▸ REQUIRED TASKS
(1) Could you write out the entire post about the KVM tap devices word for word?
(2) Could you rename "image" to "photo" everywhere in the listing, leave all else unchanged, and omit the pictures from what you return?

(SOURCE EXTRACT begins)

Here is the problem: I have a bridge set up on eth0 called br0. This works fine. I then have added two tap devices: tap0 and tap1 to use br0.

For some strange reason in the KVM GUI, only 1 of the tap devices is being recognized as a bridge device. The other one is saying macvtap. I don't understand why this is the case. I don't recall having this issue on another system that I am running this on, but I am having this issue on a ThinkPad.

Below is a screenshot of the GUI showing what I am talking about: Tap0 should be set to the bridge and not macvtap

Why is tap1 getting the "(Bridge 'br0')" label instead of tap0? They both should be recognized as bridges.

I am running this on CentOS 6, and below are the ifcfg files for the taps:

For tap0:

DEVICE="tap0"
TYPE="Tap"
BRIDGE="br0"

and for tap1:

DEVICE="tap1"
TYPE="Tap"
BRIDGE="br0"

In theory, this should be working...

EDIT: Would re-installing CentOS be a good idea? I'm wondering if maybe the host's settings got screwed up somewhere...

(SOURCE EXTRACT ends)
(EXTRACTED RECORDS begins)

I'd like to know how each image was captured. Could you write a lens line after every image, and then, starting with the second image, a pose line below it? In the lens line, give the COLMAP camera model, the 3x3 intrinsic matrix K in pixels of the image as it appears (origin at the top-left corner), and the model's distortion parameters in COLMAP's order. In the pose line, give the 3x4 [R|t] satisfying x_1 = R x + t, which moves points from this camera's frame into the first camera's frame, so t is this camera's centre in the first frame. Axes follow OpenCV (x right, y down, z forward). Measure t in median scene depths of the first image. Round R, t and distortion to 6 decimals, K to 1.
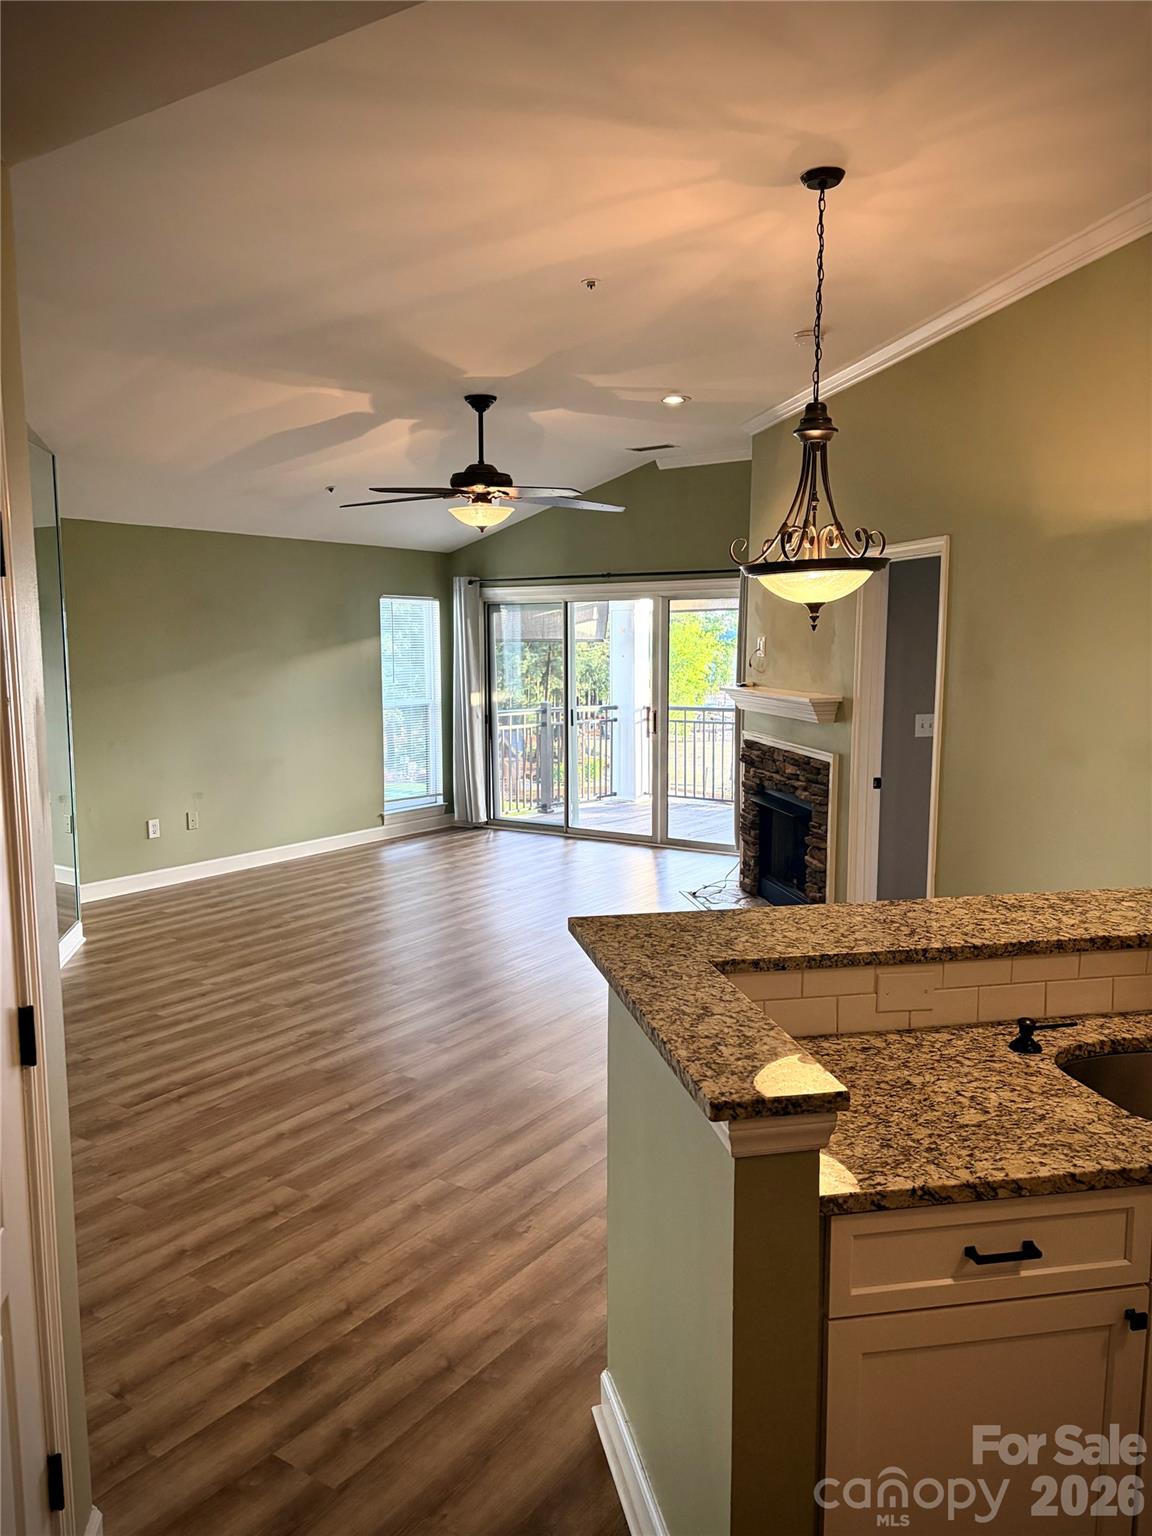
lens RADIAL K [[1171.3, 0, 572.6], [0, 1171.3, 775.5], [0, 0, 1]] dist [0.007376, 0.001470]
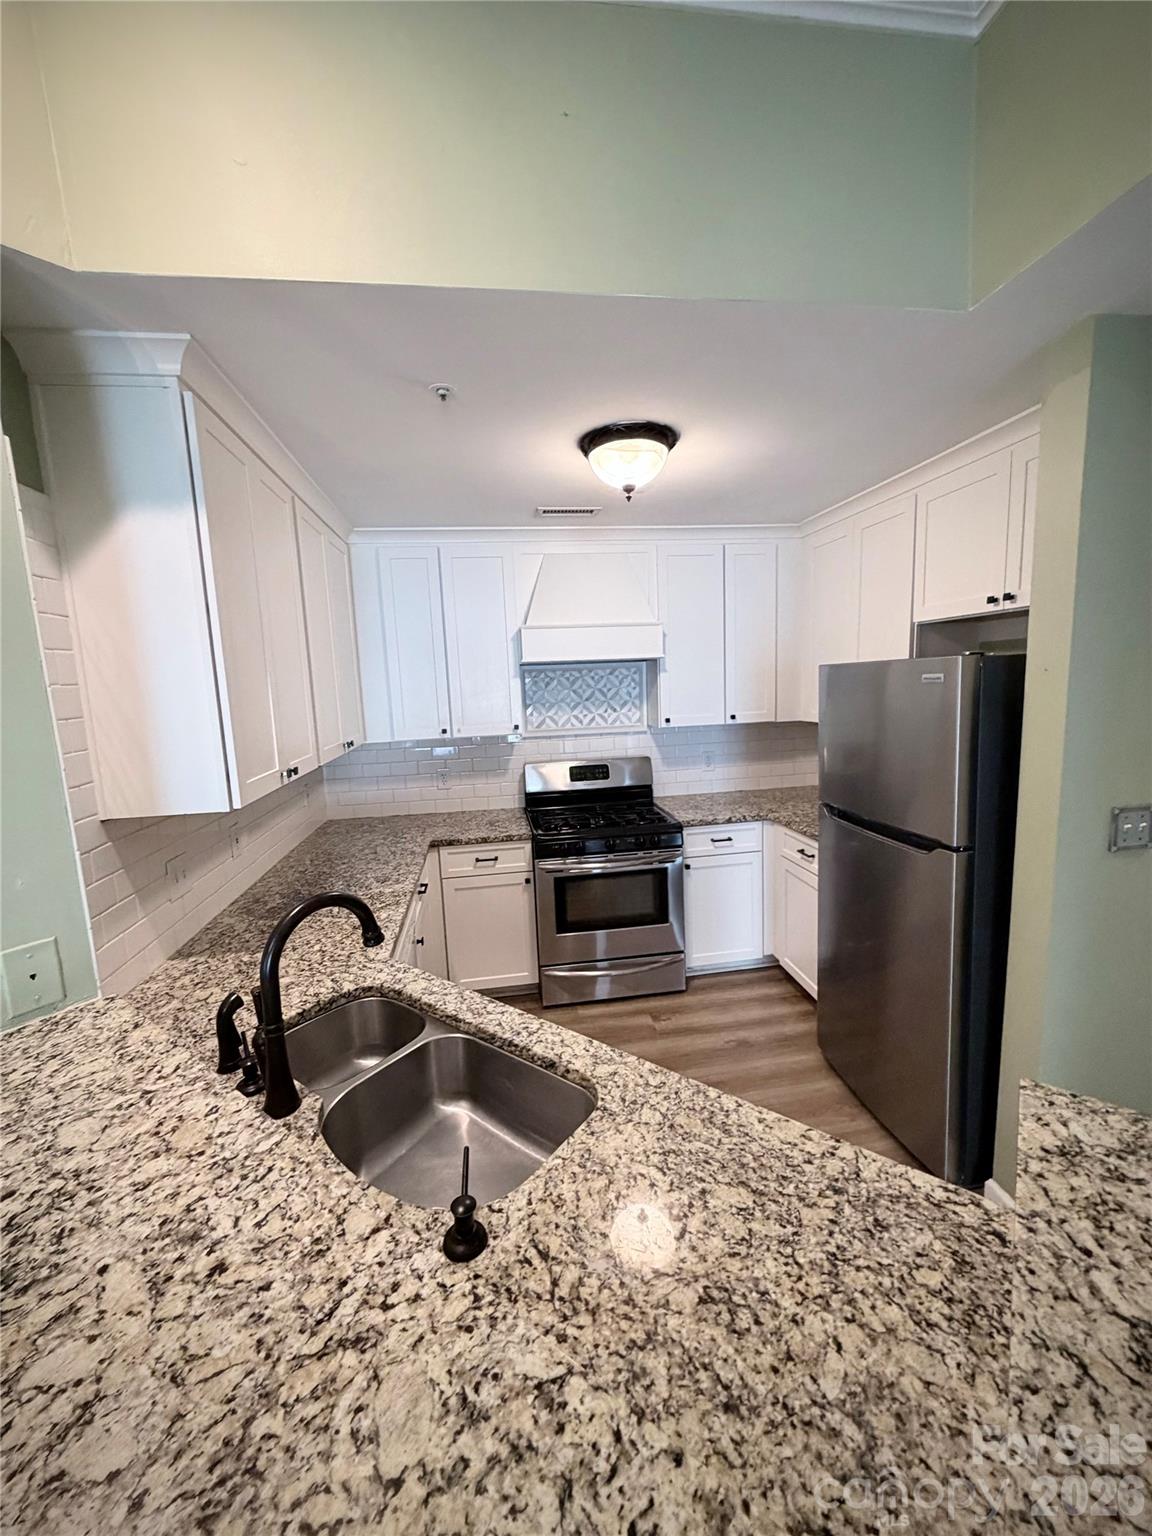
lens RADIAL K [[616.1, 0, 565.6], [0, 616.1, 760.7], [0, 0, 1]] dist [-0.002067, -0.000321]
pose [[-0.674631, -0.065683, 0.735227, 0.077539], [0.132564, 0.969059, 0.208211, -0.101082], [-0.726154, 0.237930, -0.645050, 0.960459]]
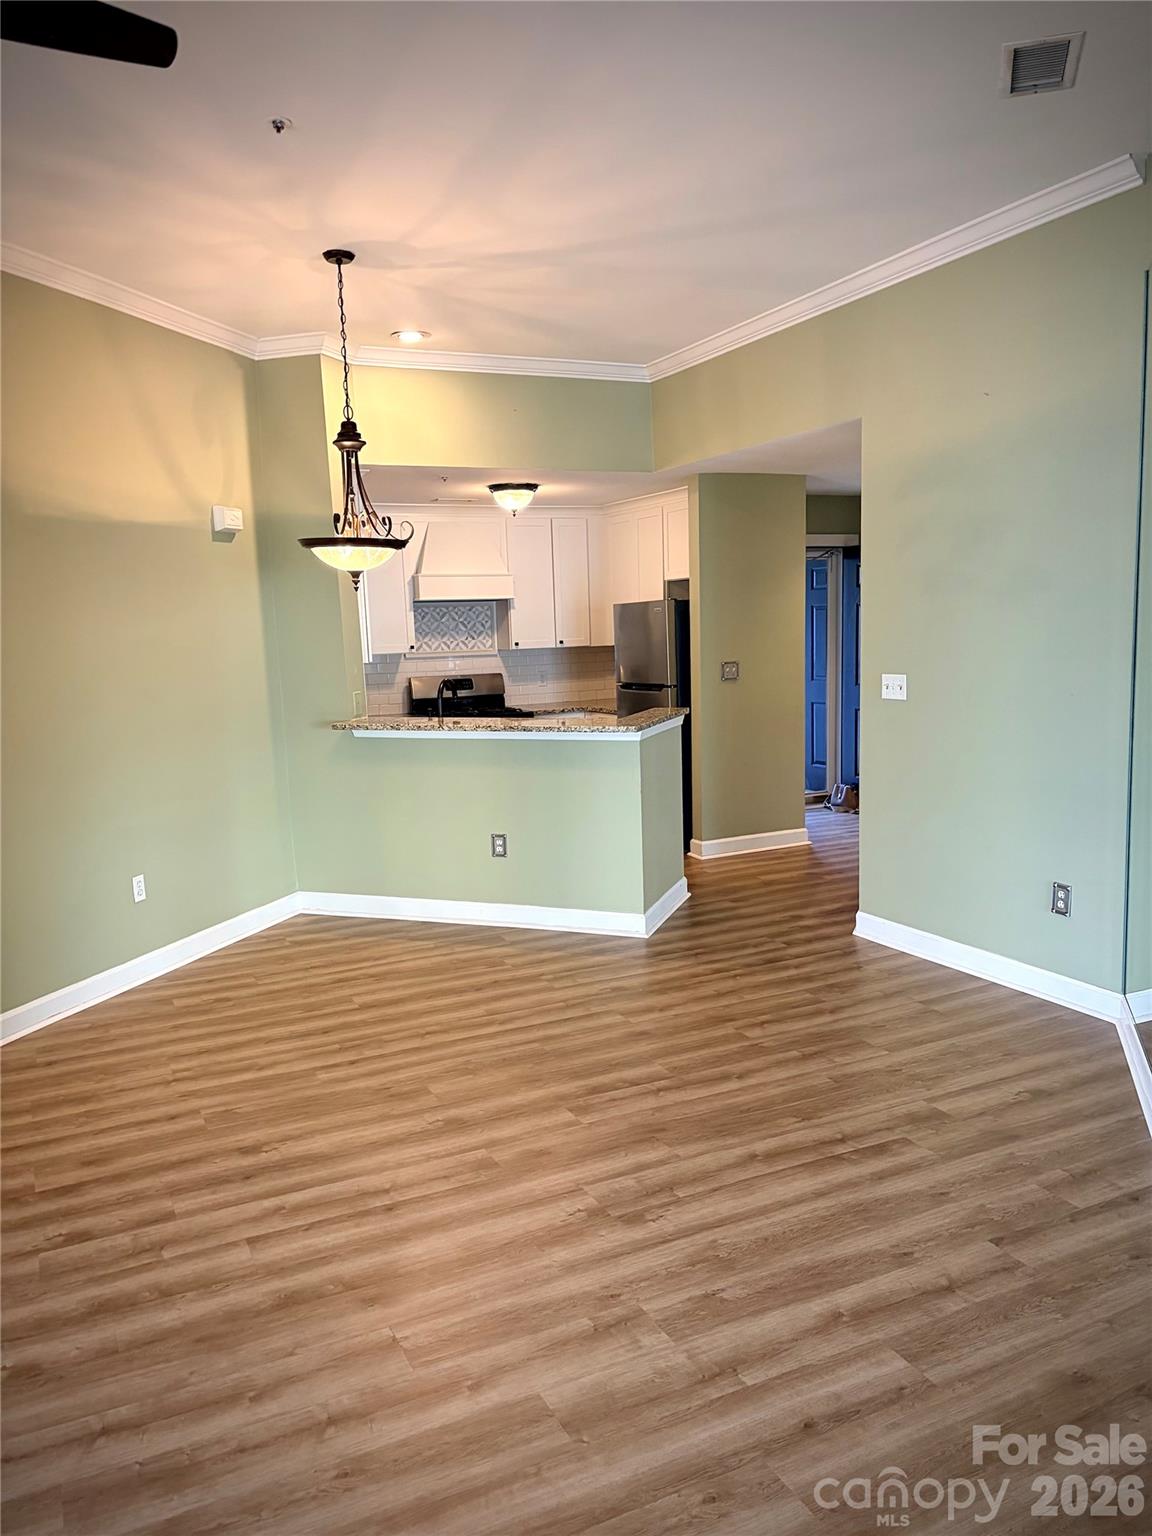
lens RADIAL K [[1171.3, 0, 576.4], [0, 1171.3, 768.6], [0, 0, 1]] dist [0.007376, 0.001470]
pose [[-0.870852, -0.026206, 0.490847, -0.921582], [0.096973, 0.969793, 0.223825, -0.275104], [-0.481885, 0.242517, -0.842005, 2.783251]]
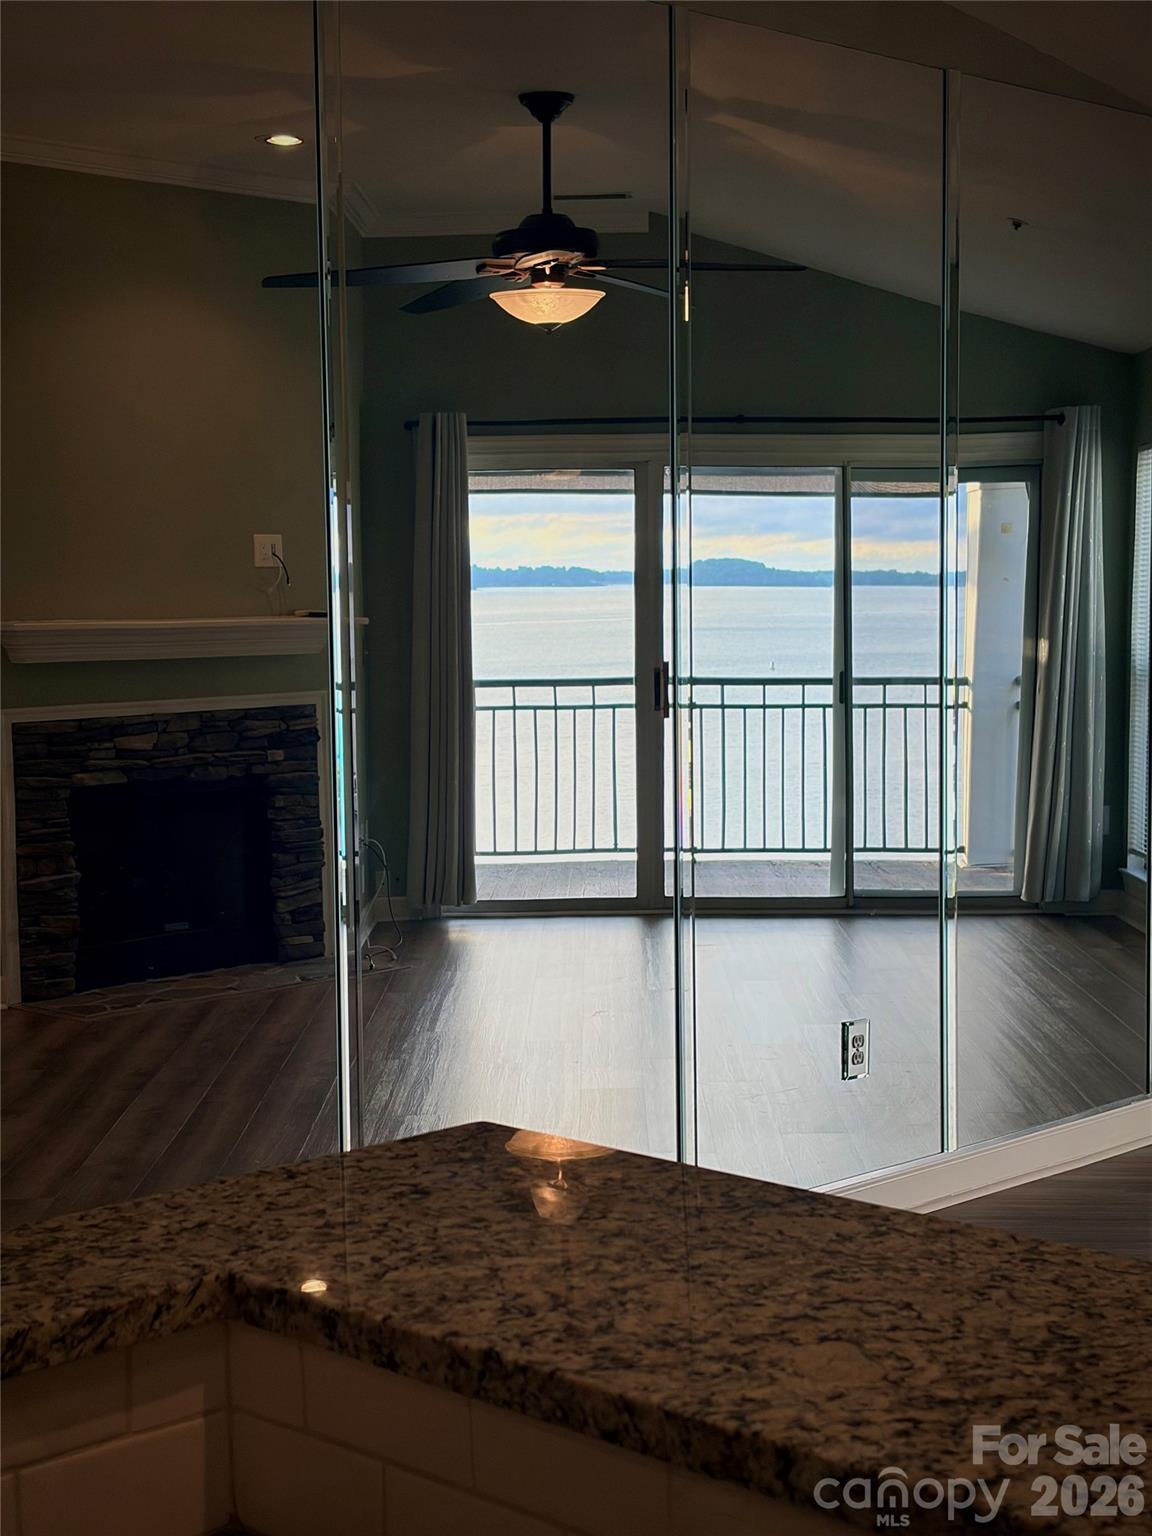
lens RADIAL K [[2418.9, 0, 575.8], [0, 2418.9, 769.9], [0, 0, 1]] dist [0.102793, 0.000000]
pose [[0.573503, 0.058233, -0.817131, 0.604519], [-0.090028, 0.995909, 0.007788, 0.006104], [0.814242, 0.069098, 0.576399, 0.585116]]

(EXTRACTED RECORDS ends)

▸ PER-TASK ANSWERS
(1)
Here is the problem: I have a bridge set up on eth0 called br0. This works fine. I then have added two tap devices: tap0 and tap1 to use br0.

For some strange reason in the KVM GUI, only 1 of the tap devices is being recognized as a bridge device. The other one is saying macvtap. I don't understand why this is the case. I don't recall having this issue on another system that I am running this on, but I am having this issue on a ThinkPad.

Below is a screenshot of the GUI showing what I am talking about: Tap0 should be set to the bridge and not macvtap

Why is tap1 getting the "(Bridge 'br0')" label instead of tap0? They both should be recognized as bridges.

I am running this on CentOS 6, and below are the ifcfg files for the taps:

For tap0:

DEVICE="tap0"
TYPE="Tap"
BRIDGE="br0"

and for tap1:

DEVICE="tap1"
TYPE="Tap"
BRIDGE="br0"

In theory, this should be working...

EDIT: Would re-installing CentOS be a good idea? I'm wondering if maybe the host's settings got screwed up somewhere...

(2)
I'd like to know how each photo was captured. Could you write a lens line after every photo, and then, starting with the second photo, a pose line below it? In the lens line, give the COLMAP camera model, the 3x3 intrinsic matrix K in pixels of the photo as it appears (origin at the top-left corner), and the model's distortion parameters in COLMAP's order. In the pose line, give the 3x4 [R|t] satisfying x_1 = R x + t, which moves points from this camera's frame into the first camera's frame, so t is this camera's centre in the first frame. Axes follow OpenCV (x right, y down, z forward). Measure t in median scene depths of the first photo. Round R, t and distortion to 6 decimals, K to 1.
lens RADIAL K [[1171.3, 0, 572.6], [0, 1171.3, 775.5], [0, 0, 1]] dist [0.007376, 0.001470]
lens RADIAL K [[616.1, 0, 565.6], [0, 616.1, 760.7], [0, 0, 1]] dist [-0.002067, -0.000321]
pose [[-0.674631, -0.065683, 0.735227, 0.077539], [0.132564, 0.969059, 0.208211, -0.101082], [-0.726154, 0.237930, -0.645050, 0.960459]]
lens RADIAL K [[1171.3, 0, 576.4], [0, 1171.3, 768.6], [0, 0, 1]] dist [0.007376, 0.001470]
pose [[-0.870852, -0.026206, 0.490847, -0.921582], [0.096973, 0.969793, 0.223825, -0.275104], [-0.481885, 0.242517, -0.842005, 2.783251]]
lens RADIAL K [[2418.9, 0, 575.8], [0, 2418.9, 769.9], [0, 0, 1]] dist [0.102793, 0.000000]
pose [[0.573503, 0.058233, -0.817131, 0.604519], [-0.090028, 0.995909, 0.007788, 0.006104], [0.814242, 0.069098, 0.576399, 0.585116]]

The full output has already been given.